▶ Directions for this task:
The exercise calls for a faithful copy of all the data.

(Saved entries)

══════════

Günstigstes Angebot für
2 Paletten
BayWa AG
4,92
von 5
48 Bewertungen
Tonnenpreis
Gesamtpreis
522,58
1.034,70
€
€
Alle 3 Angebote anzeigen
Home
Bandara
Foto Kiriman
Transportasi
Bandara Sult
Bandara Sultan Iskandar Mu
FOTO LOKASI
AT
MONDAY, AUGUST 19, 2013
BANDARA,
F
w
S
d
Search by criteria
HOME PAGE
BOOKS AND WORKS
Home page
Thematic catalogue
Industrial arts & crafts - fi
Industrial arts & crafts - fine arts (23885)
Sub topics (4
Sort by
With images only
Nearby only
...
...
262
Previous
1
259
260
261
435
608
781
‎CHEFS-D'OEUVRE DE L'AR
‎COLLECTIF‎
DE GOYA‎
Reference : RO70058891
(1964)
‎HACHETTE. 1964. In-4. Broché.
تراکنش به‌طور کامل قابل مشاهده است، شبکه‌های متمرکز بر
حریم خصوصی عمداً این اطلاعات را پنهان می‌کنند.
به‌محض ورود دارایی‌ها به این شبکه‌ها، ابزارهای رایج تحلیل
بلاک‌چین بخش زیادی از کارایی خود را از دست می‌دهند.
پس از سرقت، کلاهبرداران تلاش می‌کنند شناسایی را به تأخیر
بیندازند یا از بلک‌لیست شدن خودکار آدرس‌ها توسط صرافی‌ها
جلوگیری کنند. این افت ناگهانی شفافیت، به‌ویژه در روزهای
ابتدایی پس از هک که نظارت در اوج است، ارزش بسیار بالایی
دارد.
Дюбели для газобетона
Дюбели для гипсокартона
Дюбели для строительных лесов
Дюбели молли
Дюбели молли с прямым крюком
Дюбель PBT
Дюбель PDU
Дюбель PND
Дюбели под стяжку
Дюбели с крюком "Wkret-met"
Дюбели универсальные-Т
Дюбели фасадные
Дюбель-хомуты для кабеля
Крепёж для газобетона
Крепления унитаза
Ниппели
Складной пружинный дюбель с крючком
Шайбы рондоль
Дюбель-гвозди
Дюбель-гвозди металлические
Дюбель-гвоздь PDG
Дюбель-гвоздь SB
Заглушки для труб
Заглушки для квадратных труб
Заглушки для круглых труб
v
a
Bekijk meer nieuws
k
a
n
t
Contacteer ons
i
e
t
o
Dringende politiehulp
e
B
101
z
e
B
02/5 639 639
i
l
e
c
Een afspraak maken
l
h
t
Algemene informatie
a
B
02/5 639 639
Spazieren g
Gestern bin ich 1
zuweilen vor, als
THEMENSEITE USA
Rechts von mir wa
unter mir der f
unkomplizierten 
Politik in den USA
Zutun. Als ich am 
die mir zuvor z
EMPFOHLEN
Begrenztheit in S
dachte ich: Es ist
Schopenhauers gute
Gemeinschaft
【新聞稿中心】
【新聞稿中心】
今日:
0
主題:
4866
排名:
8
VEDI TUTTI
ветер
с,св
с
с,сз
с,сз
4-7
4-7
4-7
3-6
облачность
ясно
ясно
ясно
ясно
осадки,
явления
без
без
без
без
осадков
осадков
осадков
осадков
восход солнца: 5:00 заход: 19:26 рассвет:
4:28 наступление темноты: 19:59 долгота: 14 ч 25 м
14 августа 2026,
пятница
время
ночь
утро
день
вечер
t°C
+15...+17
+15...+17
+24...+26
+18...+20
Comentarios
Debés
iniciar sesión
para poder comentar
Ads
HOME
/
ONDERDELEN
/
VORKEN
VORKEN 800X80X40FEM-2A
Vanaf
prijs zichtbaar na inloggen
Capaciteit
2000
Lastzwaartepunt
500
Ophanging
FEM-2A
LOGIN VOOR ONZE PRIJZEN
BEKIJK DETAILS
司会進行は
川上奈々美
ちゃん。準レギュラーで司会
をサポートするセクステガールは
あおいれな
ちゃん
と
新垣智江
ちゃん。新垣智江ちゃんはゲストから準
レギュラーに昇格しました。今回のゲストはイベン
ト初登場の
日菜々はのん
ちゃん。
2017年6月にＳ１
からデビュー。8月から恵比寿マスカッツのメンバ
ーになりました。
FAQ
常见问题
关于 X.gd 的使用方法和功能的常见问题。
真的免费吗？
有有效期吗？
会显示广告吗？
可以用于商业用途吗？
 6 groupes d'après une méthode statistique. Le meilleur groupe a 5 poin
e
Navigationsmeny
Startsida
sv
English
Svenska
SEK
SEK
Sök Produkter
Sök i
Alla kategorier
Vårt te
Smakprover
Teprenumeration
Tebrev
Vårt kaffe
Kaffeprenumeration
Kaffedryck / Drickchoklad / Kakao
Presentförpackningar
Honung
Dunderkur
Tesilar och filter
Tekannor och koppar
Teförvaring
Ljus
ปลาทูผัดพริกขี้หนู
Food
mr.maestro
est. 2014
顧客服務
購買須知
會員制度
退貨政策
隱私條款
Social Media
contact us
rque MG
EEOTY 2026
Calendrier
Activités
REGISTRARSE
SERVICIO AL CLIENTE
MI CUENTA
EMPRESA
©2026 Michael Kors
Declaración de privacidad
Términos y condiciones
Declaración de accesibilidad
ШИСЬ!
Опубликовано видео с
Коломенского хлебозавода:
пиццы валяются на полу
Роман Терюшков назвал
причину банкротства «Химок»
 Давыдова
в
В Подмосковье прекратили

══════════

▶ Completed task:
Günstigstes Angebot für
2 Paletten
BayWa AG
4,92
von 5
48 Bewertungen
Tonnenpreis
Gesamtpreis
522,58
1.034,70
€
€
Alle 3 Angebote anzeigen
Home
Bandara
Foto Kiriman
Transportasi
Bandara Sult
Bandara Sultan Iskandar Mu
FOTO LOKASI
AT
MONDAY, AUGUST 19, 2013
BANDARA,
F
w
S
d
Search by criteria
HOME PAGE
BOOKS AND WORKS
Home page
Thematic catalogue
Industrial arts & crafts - fi
Industrial arts & crafts - fine arts (23885)
Sub topics (4
Sort by
With images only
Nearby only
...
...
262
Previous
1
259
260
261
435
608
781
‎CHEFS-D'OEUVRE DE L'AR
‎COLLECTIF‎
DE GOYA‎
Reference : RO70058891
(1964)
‎HACHETTE. 1964. In-4. Broché.
تراکنش به‌طور کامل قابل مشاهده است، شبکه‌های متمرکز بر
حریم خصوصی عمداً این اطلاعات را پنهان می‌کنند.
به‌محض ورود دارایی‌ها به این شبکه‌ها، ابزارهای رایج تحلیل
بلاک‌چین بخش زیادی از کارایی خود را از دست می‌دهند.
پس از سرقت، کلاهبرداران تلاش می‌کنند شناسایی را به تأخیر
بیندازند یا از بلک‌لیست شدن خودکار آدرس‌ها توسط صرافی‌ها
جلوگیری کنند. این افت ناگهانی شفافیت، به‌ویژه در روزهای
ابتدایی پس از هک که نظارت در اوج است، ارزش بسیار بالایی
دارد.
Дюбели для газобетона
Дюбели для гипсокартона
Дюбели для строительных лесов
Дюбели молли
Дюбели молли с прямым крюком
Дюбель PBT
Дюбель PDU
Дюбель PND
Дюбели под стяжку
Дюбели с крюком "Wkret-met"
Дюбели универсальные-Т
Дюбели фасадные
Дюбель-хомуты для кабеля
Крепёж для газобетона
Крепления унитаза
Ниппели
Складной пружинный дюбель с крючком
Шайбы рондоль
Дюбель-гвозди
Дюбель-гвозди металлические
Дюбель-гвоздь PDG
Дюбель-гвоздь SB
Заглушки для труб
Заглушки для квадратных труб
Заглушки для круглых труб
v
a
Bekijk meer nieuws
k
a
n
t
Contacteer ons
i
e
t
o
Dringende politiehulp
e
B
101
z
e
B
02/5 639 639
i
l
e
c
Een afspraak maken
l
h
t
Algemene informatie
a
B
02/5 639 639
Spazieren g
Gestern bin ich 1
zuweilen vor, als
THEMENSEITE USA
Rechts von mir wa
unter mir der f
unkomplizierten 
Politik in den USA
Zutun. Als ich am 
die mir zuvor z
EMPFOHLEN
Begrenztheit in S
dachte ich: Es ist
Schopenhauers gute
Gemeinschaft
【新聞稿中心】
【新聞稿中心】
今日:
0
主題:
4866
排名:
8
VEDI TUTTI
ветер
с,св
с
с,сз
с,сз
4-7
4-7
4-7
3-6
облачность
ясно
ясно
ясно
ясно
осадки,
явления
без
без
без
без
осадков
осадков
осадков
осадков
восход солнца: 5:00 заход: 19:26 рассвет:
4:28 наступление темноты: 19:59 долгота: 14 ч 25 м
14 августа 2026,
пятница
время
ночь
утро
день
вечер
t°C
+15...+17
+15...+17
+24...+26
+18...+20
Comentarios
Debés
iniciar sesión
para poder comentar
Ads
HOME
/
ONDERDELEN
/
VORKEN
VORKEN 800X80X40FEM-2A
Vanaf
prijs zichtbaar na inloggen
Capaciteit
2000
Lastzwaartepunt
500
Ophanging
FEM-2A
LOGIN VOOR ONZE PRIJZEN
BEKIJK DETAILS
司会進行は
川上奈々美
ちゃん。準レギュラーで司会
をサポートするセクステガールは
あおいれな
ちゃん
と
新垣智江
ちゃん。新垣智江ちゃんはゲストから準
レギュラーに昇格しました。今回のゲストはイベン
ト初登場の
日菜々はのん
ちゃん。
2017年6月にＳ１
からデビュー。8月から恵比寿マスカッツのメンバ
ーになりました。
FAQ
常见问题
关于 X.gd 的使用方法和功能的常见问题。
真的免费吗？
有有效期吗？
会显示广告吗？
可以用于商业用途吗？
 6 groupes d'après une méthode statistique. Le meilleur groupe a 5 poin
e
Navigationsmeny
Startsida
sv
English
Svenska
SEK
SEK
Sök Produkter
Sök i
Alla kategorier
Vårt te
Smakprover
Teprenumeration
Tebrev
Vårt kaffe
Kaffeprenumeration
Kaffedryck / Drickchoklad / Kakao
Presentförpackningar
Honung
Dunderkur
Tesilar och filter
Tekannor och koppar
Teförvaring
Ljus
ปลาทูผัดพริกขี้หนู
Food
mr.maestro
est. 2014
顧客服務
購買須知
會員制度
退貨政策
隱私條款
Social Media
contact us
rque MG
EEOTY 2026
Calendrier
Activités
REGISTRARSE
SERVICIO AL CLIENTE
MI CUENTA
EMPRESA
©2026 Michael Kors
Declaración de privacidad
Términos y condiciones
Declaración de accesibilidad
ШИСЬ!
Опубликовано видео с
Коломенского хлебозавода:
пиццы валяются на полу
Роман Терюшков назвал
причину банкротства «Химок»
 Давыдова
в
В Подмосковье прекратили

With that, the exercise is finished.